With increasing demand for agricultural, forestry, plantation and horticulture crops, the demand for high-quality, high-yielding and disease-free planting stock has increased significantly over the past two decades.
Plant tissue culture has emerged as an important biotechnology and commercially viable tool to multiply elite varieties of high-quality, disease-free and high-yielding plants rapidly in the laboratory irrespective of the season of the year.
At present, there are around 200 commercial tissue culture companies in India with gross installed production capacity of about 500 million plantlets per annum. The industry witnesses an actual production of approximately 350 million plants.
Banana, potato, sugarcane, apple, pineapple, strawberry, gerbera, anthurium, lillium, orchids, bamboo, date palm, teak and pomegranate are some of the major plants tissue cultured in India.
"The unifying vision of increasing crop yield and
improving the lives of farmers and the general populace drive our efforts in the Department of Biotechnology and the Department of Agriculture.

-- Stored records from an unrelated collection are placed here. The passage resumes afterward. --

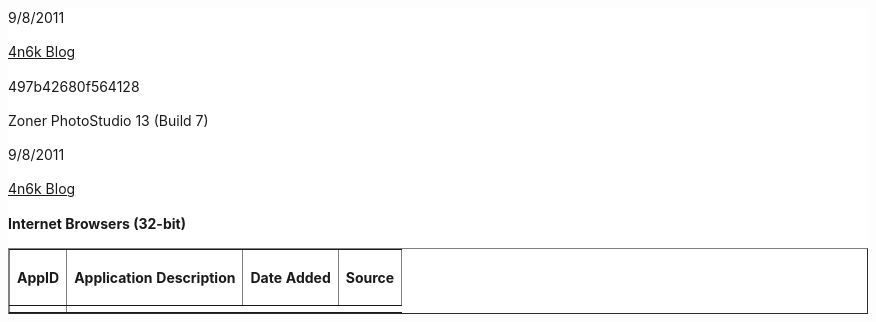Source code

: 9/8/2011

</td>
<td>

[4n6k
Blog](http://4n6k.blogspot.com/2011/09/jump-list-forensics-appids-part-1.html)

</td>
</tr>
<tr>
<td>

497b42680f564128

</td>
<td>

Zoner PhotoStudio 13 (Build 7)

</td>
<td>

9/8/2011

</td>
<td>

[4n6k
Blog](http://4n6k.blogspot.com/2011/09/jump-list-forensics-appids-part-1.html)

</td>
</tr>
</table>

**Internet Browsers (32-bit)**

<table border="1">
<th>

AppID

</th>
<th>

Application Description

</th>
<th>

Date Added

</th>
<th>

Source

</th>
<tr>
<td>
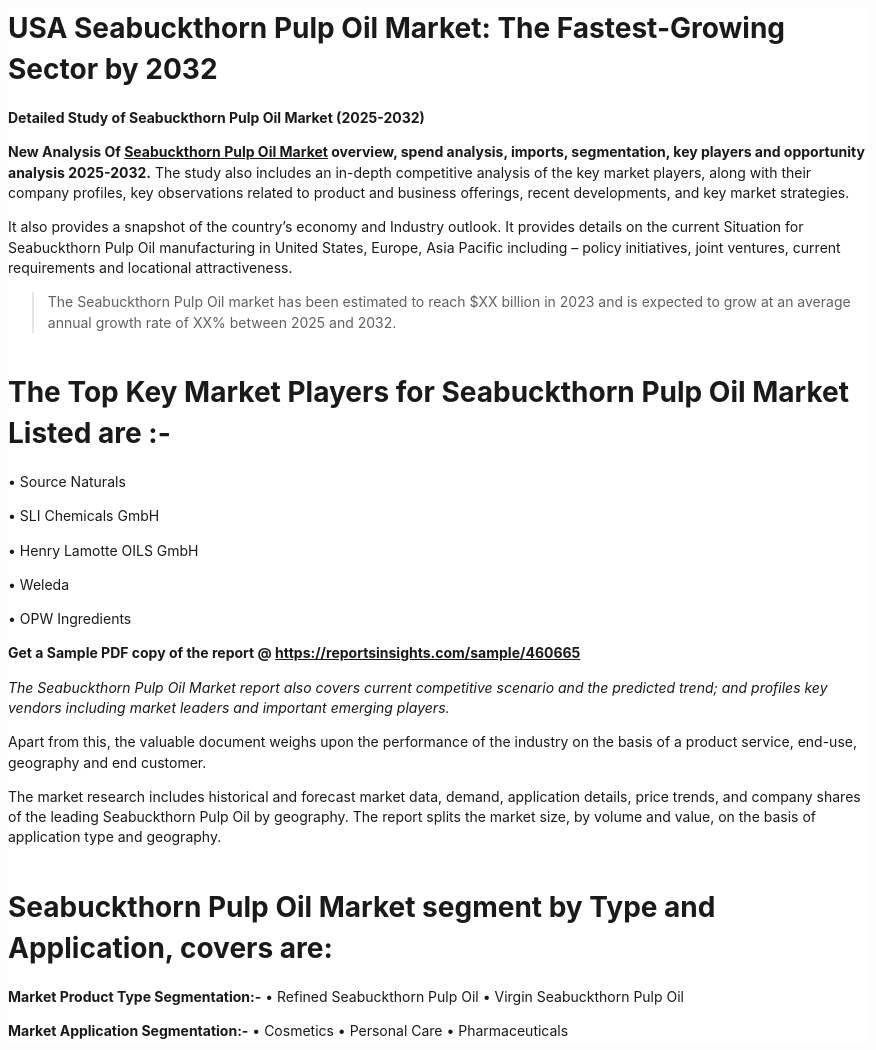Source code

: # USA Seabuckthorn Pulp Oil Market: The Fastest-Growing Sector by 2032

<strong>Detailed Study of Seabuckthorn Pulp Oil Market (2025-2032)</strong>

<strong>New Analysis Of <a href=https://www.reportsinsights.com/sample/460665>Seabuckthorn Pulp Oil Market</a> overview, spend analysis, imports, segmentation, key players and opportunity analysis 2025-2032.</strong> The study also includes an in-depth competitive analysis of the key market players, along with their company profiles, key observations related to product and business offerings, recent developments, and key market strategies.

It also provides a snapshot of the country’s economy and Industry outlook. It provides details on the current Situation for Seabuckthorn Pulp Oil manufacturing in United States, Europe, Asia Pacific including – policy initiatives, joint ventures, current requirements and locational attractiveness. 

<blockquote class=""article-editor-content__blockquote"">The Seabuckthorn Pulp Oil market has been estimated to reach $XX billion in 2023 and is expected to grow at an average annual growth rate of XX% between 2025 and 2032.</blockquote>

# <strong>The Top Key Market Players for Seabuckthorn Pulp Oil Market Listed are :-</strong> 

• Source Naturals

• SLI Chemicals GmbH

• Henry Lamotte OILS GmbH

• Weleda

• OPW Ingredients

<strong>Get a Sample PDF copy of the report @ <a href=https://reportsinsights.com/sample/460665>https://reportsinsights.com/sample/460665</a></strong>

<em>The Seabuckthorn Pulp Oil Market report also covers current competitive scenario and the predicted trend; and profiles key vendors including market leaders and important emerging players.</em>

Apart from this, the valuable document weighs upon the performance of the industry on the basis of a product service, end-use, geography and end customer.

The market research includes historical and forecast market data, demand, application details, price trends, and company shares of the leading Seabuckthorn Pulp Oil by geography. The report splits the market size, by volume and value, on the basis of application type and geography.

# <strong>Seabuckthorn Pulp Oil Market segment by Type and Application, covers are:</strong>

<strong>Market Product Type Segmentation:-</strong>
• Refined Seabuckthorn Pulp Oil
• Virgin Seabuckthorn Pulp Oil

<strong>Market Application Segmentation:-</strong>
• Cosmetics
• Personal Care
• Pharmaceuticals
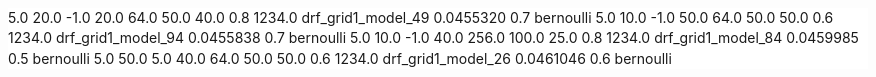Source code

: <td>5.0</td>
<td>20.0</td>
<td>-1.0</td>
<td>20.0</td>
<td>64.0</td>
<td>50.0</td>
<td>40.0</td>
<td>0.8</td>
<td>1234.0</td>
<td>drf_grid1_model_49</td>
<td>0.0455320</td>
</tr>
<tr class="even">
<td></td>
<td>0.7</td>
<td>bernoulli</td>
<td>5.0</td>
<td>10.0</td>
<td>-1.0</td>
<td>50.0</td>
<td>64.0</td>
<td>50.0</td>
<td>50.0</td>
<td>0.6</td>
<td>1234.0</td>
<td>drf_grid1_model_94</td>
<td>0.0455838</td>
</tr>
<tr class="odd">
<td></td>
<td>0.7</td>
<td>bernoulli</td>
<td>5.0</td>
<td>10.0</td>
<td>-1.0</td>
<td>40.0</td>
<td>256.0</td>
<td>100.0</td>
<td>25.0</td>
<td>0.8</td>
<td>1234.0</td>
<td>drf_grid1_model_84</td>
<td>0.0459985</td>
</tr>
<tr class="even">
<td></td>
<td>0.5</td>
<td>bernoulli</td>
<td>5.0</td>
<td>50.0</td>
<td>5.0</td>
<td>40.0</td>
<td>64.0</td>
<td>50.0</td>
<td>50.0</td>
<td>0.6</td>
<td>1234.0</td>
<td>drf_grid1_model_26</td>
<td>0.0461046</td>
</tr>
<tr class="odd">
<td></td>
<td>0.6</td>
<td>bernoulli</td>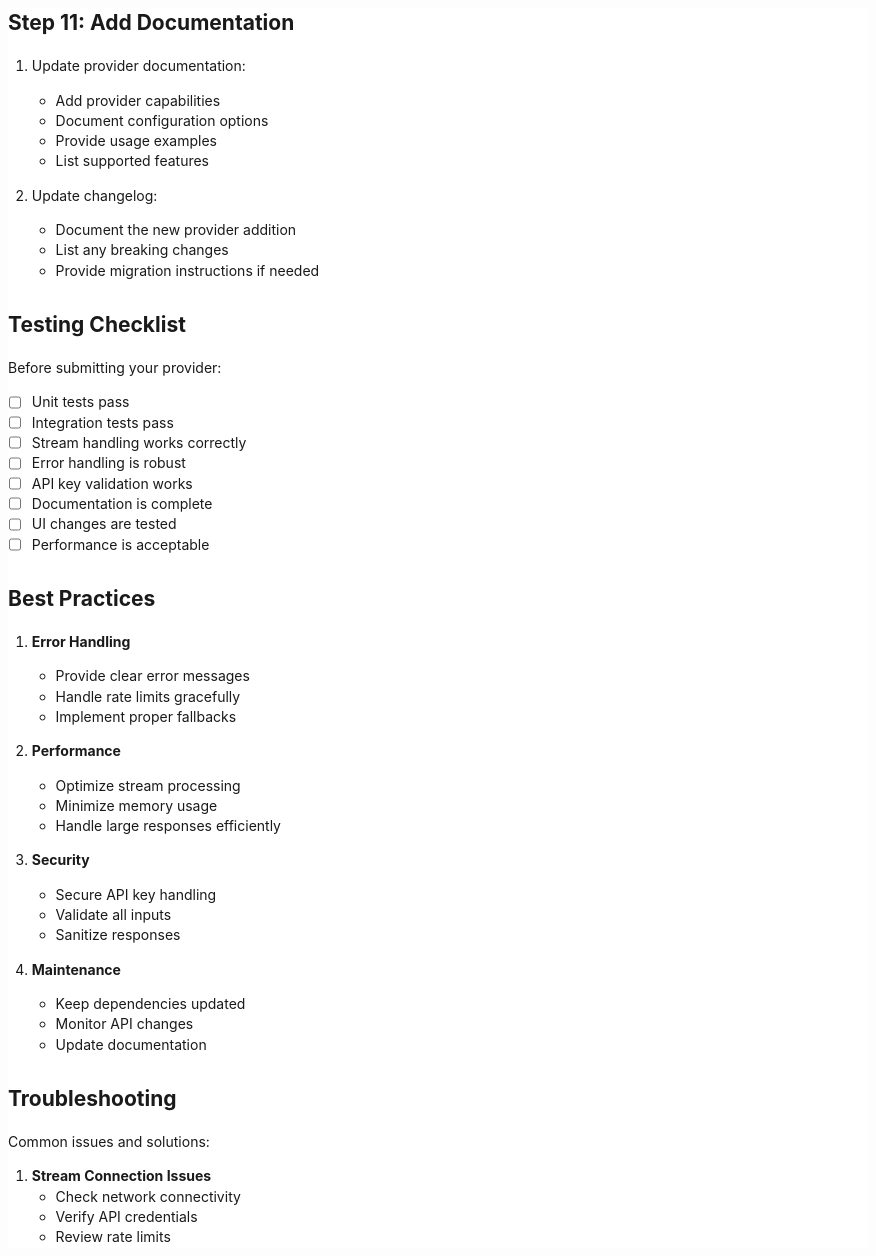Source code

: ## Step 11: Add Documentation

1. Update provider documentation:
   - Add provider capabilities
   - Document configuration options
   - Provide usage examples
   - List supported features

2. Update changelog:
   - Document the new provider addition
   - List any breaking changes
   - Provide migration instructions if needed

## Testing Checklist

Before submitting your provider:

- [ ] Unit tests pass
- [ ] Integration tests pass
- [ ] Stream handling works correctly
- [ ] Error handling is robust
- [ ] API key validation works
- [ ] Documentation is complete
- [ ] UI changes are tested
- [ ] Performance is acceptable

## Best Practices

1. **Error Handling**
   - Provide clear error messages
   - Handle rate limits gracefully
   - Implement proper fallbacks

2. **Performance**
   - Optimize stream processing
   - Minimize memory usage
   - Handle large responses efficiently

3. **Security**
   - Secure API key handling
   - Validate all inputs
   - Sanitize responses

4. **Maintenance**
   - Keep dependencies updated
   - Monitor API changes
   - Update documentation

## Troubleshooting

Common issues and solutions:

1. **Stream Connection Issues**
   - Check network connectivity
   - Verify API credentials
   - Review rate limits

"Through mentorship and guidance to tissue culture companies through NCS-TCP, we are looking to significantly improve our agricultural production to ensure food security in the country," said K Vijay Raghavan, Secretary of the Department of Biotechnology.
The plant tissue culture market in India is estimated at Rs 500 crore. In spite of the programme not being mandatory for the tissue culture industry, within a short period since its implementation, over 90 per cent of tissue culture companies are part of the programme, the statement said.